An event which should have guaranteed his breakthrough occurred on 31 March 1960. In the Royal Festival Hall that evening Basil Cameron had conducted the first half of a concert with the London Symphony Orchestra - Beethoven's Egmont Overture and "Emperor" Piano Concerto with Wilhelm Backhaus - but was taken ill on the podium and by the interval was too ill to carry on. Summoned from his London flat, Newstone arrived in time to conduct the second half of the programme, Sibelius' Fourth Symphony, entirely unprepared, and with less than an hour's notice he delivered a performance that was praised for its subtlety and power.
Meanwhile he was also acquiring a reputation as a scholar, editing works by Bach and Haydn. The draughtsman's hand that had pointed to a career in architecture now came in useful again: Newstone's calligraphic script could produce a score that was ready for the printer as it stood.
His engagements in Britain and abroad multiplied. His first foreign appearance had been in Berlin in 1955, and Copenhagen called him in a year later. In 1959 he became the first Western conductor to work in Hungary since the Second World War, and in 1960 the Canadian Broadcasting Corporation invited him to Vancouver to conduct a series of broadcasts and concerts in the festival there. He also appeared in Czechoslovakia, Israel, Mexico and Portugal.
An invitation from the Nashville Symphony Orchestra to guest-conduct in the 1962-63 season was crowned with the first honorary citizenship awarded by the newly designated Metropolitan Nashville "in recognition of his very substantial contribution to our standard of living". Then, in 1965, having served as a guest conductor for the Sacramento Symphony Orchestra in California, he was appointed its music director, presiding in 1965-66 over its first ever sell-out season. He presided there until 1978, presenting his Sacramento audiences with Bruckner, Mahler and Nielsen and other major composers unheard there, and in 1968 kept faith with his old friend Robert Simpson, a quarter-century after their Blitz experiences, with the US premiere of his Second Symphony.
Back home, he was busy broadcasting "original" readings of several Beethoven symphonies for BBC in the mid-1960s in the light of Robert Simpson's examination of the manuscript scores, courting controversy with decisions that are now commonplace, such as observing Beethoven's stated repeat of the Scherzo and Trio in the Fifth. He also took part in a project with BBC Wales to make a complete recording of the Haydn symphonies.
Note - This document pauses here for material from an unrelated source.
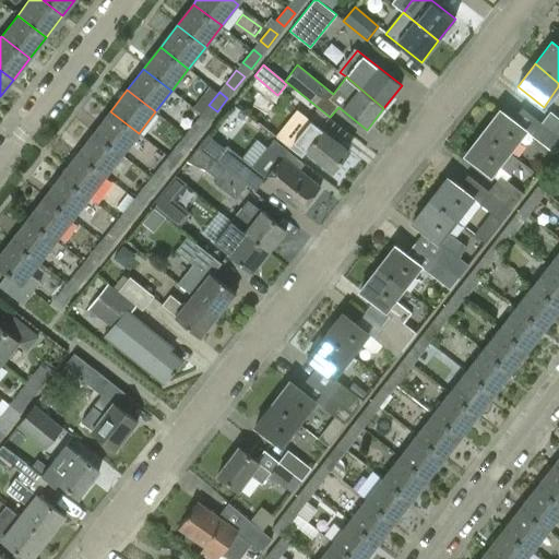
[(482,132),(508,153),(526,130),(499,109),(482,132)]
Another Simpson campaign in which Newstone was a willing participant was in the complete recording of the symphonies of the maverick composer Havergal Brian. Beginning in 1959 (when Brian was 73) with Symphonies Nos 11 and 12, Newstone was eventually to conduct the premieres of no fewer than five Brian works. Brian's extraordinary Indian summer (21 of his 32 symphonies were written after his 80th birthday) can in part be ascribed to Simpson's and Newstone's dedicated support.
In 1979, back in Britain after Sacramento, Newstone was named Director of Music at the University of Kent at Canterbury, organising concerts there, in the cathedral and elsewhere. On his retirement in 1986 he was made an Honorary Research Fellow.
Newstone's recorded legacy - from those early Haydn and Mozart symphonies via Busoni to his contemporaries Copland, Lutoslawski and Arnold - is intermittent but consistently impressive. It is only a partial reflection of his career - but then his career was only a partial reflection of his talent and ability.